Denton, by contrast, is older, more white, and more owner-occupied – closer in character to the towns where Reform have been polling strongly.
Cross the motorway and the political temperature changes.
In Denton, the language of fairness and neglect comes more readily. And even the infrastructure feels symbolic. Denton station runs two trains a week – one in each direction, on a Saturday morning.
There are long-term proposals to integrate the line into Greater Manchester’s expanding tram network, but for now the image is stark: a town six miles from Manchester city centre that can feel further away.
That sense of proximity without connection feeds a broader narrative – one Reform seek to harness and Labour seek to counter. But whether frustration coalesces into a decisive swing remains unclear.

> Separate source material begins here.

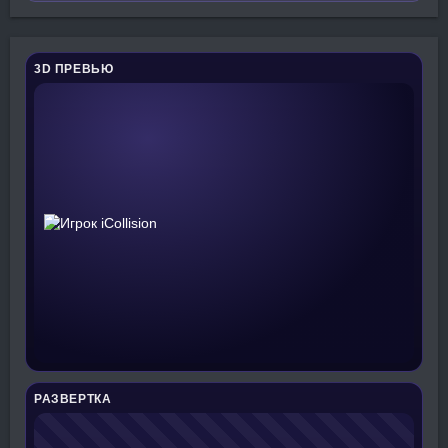
3D ПРЕВЬЮ
РАЗВЕРТКА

This by-election will not alter the parliamentary arithmetic. But it may reveal something about the arithmetic of allegiance. Labour’s vote here does not appear to be collapsing in a single direction.
Instead, it looks thinner, more conditional, more open to persuasion – or protest.
In Gorton and Denton, political loyalty is no longer automatic. It is negotiated. And that makes this contest more revealing than its size suggests.
Here is the full list of candidates standing in the Gorton and Denton by-election:
Angeliki Stogia, Labour Party
Charlotte Cadden, The Conservative Party
Matt Goodwin, Reform UK
Jackie Pearcey, Liberal Democrats
Hannah Spencer, Green Party
Sebastian Moore, Social Democratic Party
Joseph O’Meachair, The Rejoin EU Party
Dan Clarke, Libertarian Party
Hugo Wils, Communist League
Sir Oink A-lot, The Official Monster Raving Loony Party
Nick Buckley, Advance UK
The by-election takes place next Thursday, 26 February.